Dari hasil pemeriksaannya, Van Riebeeck menemukan bahwa letusan Gunung Salak menyebabkan aliran Sungai Ciliwung tersumbat, yang merupakan sumber air bagi warga Batavia (Jakarta). Dia membersihkan sumbatan tersebut dan diberi izin untuk membangun tempat peristirahatan guna memantau Gunung Salak.
Pada tahun 1960-an, Presiden Soekarno membeli tanah di sekitar kompleks tersebut dan membangun bangunan dengan bantuan arsitek R.M. Soedarsono. Istana Batu Tulis kemudian digunakan sebagai tempat pengasingan oleh Presiden Soekarno setelah Orde Baru berkuasa.

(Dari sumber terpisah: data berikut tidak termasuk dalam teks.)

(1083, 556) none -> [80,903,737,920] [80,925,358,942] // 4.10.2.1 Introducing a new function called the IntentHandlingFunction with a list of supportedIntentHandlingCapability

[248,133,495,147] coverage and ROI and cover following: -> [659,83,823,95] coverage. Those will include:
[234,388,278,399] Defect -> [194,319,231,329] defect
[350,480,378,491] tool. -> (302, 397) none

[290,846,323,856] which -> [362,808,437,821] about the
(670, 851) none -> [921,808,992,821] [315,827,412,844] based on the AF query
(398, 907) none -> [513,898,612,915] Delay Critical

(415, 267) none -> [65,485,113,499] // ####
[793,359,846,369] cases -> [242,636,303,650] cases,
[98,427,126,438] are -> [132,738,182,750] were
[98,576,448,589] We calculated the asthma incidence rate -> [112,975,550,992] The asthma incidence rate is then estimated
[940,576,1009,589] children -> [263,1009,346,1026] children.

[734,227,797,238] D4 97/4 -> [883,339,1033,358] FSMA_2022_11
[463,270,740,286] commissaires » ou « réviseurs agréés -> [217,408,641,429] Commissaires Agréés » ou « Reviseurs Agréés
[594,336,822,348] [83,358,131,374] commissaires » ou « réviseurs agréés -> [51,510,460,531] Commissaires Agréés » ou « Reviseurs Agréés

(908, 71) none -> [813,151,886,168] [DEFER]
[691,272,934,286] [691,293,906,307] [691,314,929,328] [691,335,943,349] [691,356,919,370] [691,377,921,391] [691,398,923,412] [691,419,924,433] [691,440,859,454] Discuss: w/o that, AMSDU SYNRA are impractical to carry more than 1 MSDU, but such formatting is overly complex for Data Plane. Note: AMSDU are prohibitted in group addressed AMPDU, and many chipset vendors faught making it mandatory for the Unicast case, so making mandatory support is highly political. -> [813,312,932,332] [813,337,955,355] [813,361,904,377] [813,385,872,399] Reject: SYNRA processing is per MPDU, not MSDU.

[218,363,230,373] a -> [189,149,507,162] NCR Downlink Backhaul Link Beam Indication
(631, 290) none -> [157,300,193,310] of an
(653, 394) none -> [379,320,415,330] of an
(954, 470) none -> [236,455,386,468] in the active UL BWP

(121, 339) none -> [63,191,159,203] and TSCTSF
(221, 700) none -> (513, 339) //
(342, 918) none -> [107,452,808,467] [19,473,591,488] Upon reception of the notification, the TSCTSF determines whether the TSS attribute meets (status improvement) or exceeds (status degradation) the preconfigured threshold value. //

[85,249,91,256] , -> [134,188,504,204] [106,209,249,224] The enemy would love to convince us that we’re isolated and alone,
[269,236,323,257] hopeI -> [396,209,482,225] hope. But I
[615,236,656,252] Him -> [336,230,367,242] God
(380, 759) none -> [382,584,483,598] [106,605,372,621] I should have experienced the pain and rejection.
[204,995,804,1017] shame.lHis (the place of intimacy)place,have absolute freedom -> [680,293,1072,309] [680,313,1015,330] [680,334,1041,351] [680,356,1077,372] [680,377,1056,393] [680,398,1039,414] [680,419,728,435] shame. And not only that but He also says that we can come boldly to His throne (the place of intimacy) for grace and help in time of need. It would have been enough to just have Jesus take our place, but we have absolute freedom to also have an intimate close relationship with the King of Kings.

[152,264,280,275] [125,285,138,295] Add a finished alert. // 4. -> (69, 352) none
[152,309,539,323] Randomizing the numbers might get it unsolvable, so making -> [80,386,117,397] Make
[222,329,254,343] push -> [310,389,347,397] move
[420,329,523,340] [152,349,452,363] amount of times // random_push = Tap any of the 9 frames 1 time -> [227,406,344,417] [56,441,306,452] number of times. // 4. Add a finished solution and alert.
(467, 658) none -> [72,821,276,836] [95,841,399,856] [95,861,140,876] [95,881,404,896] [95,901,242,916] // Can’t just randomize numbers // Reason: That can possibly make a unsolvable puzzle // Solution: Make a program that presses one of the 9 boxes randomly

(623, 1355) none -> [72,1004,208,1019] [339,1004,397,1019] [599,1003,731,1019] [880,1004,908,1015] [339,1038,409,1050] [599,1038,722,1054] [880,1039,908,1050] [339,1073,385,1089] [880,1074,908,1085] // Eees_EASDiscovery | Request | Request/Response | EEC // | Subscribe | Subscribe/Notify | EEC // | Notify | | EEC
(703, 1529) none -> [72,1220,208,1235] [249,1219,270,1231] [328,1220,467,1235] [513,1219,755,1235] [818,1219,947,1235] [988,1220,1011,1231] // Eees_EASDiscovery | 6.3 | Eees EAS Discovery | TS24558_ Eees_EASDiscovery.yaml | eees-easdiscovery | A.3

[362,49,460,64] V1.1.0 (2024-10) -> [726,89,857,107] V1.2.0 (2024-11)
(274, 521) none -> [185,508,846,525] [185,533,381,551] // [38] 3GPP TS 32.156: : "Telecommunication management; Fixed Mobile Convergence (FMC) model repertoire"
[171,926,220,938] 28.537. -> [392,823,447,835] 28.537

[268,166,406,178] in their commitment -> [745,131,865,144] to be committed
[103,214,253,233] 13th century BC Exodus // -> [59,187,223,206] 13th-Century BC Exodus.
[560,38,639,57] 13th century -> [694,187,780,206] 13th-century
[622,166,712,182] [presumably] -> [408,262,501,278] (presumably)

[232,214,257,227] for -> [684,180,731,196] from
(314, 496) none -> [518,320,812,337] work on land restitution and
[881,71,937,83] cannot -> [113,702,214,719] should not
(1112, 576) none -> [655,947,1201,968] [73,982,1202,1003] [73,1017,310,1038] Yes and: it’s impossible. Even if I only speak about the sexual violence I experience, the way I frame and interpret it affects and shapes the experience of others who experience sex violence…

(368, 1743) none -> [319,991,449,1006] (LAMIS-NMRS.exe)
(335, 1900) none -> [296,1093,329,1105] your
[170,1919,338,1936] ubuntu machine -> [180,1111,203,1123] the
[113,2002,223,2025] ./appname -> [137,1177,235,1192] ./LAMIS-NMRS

Pertemuan Hangat Ibu Negara Korea Selatan dan Megawati di Istana Batu Tulis
Pertemuan ini tidak hanya mencerminkan hubungan diplomatik yang kuat antara Korea Selatan dan Indonesia, tetapi juga menunjukkan pentingnya Istana Batu Tulis sebagai saksi sejarah dalam memfasilitasi pertemuan tokoh-tokoh berpengaruh.
Sebuah momen bersejarah yang akan dikenang oleh kedua negara dan menyumbang pada hubungan bilateral yang semakin erat.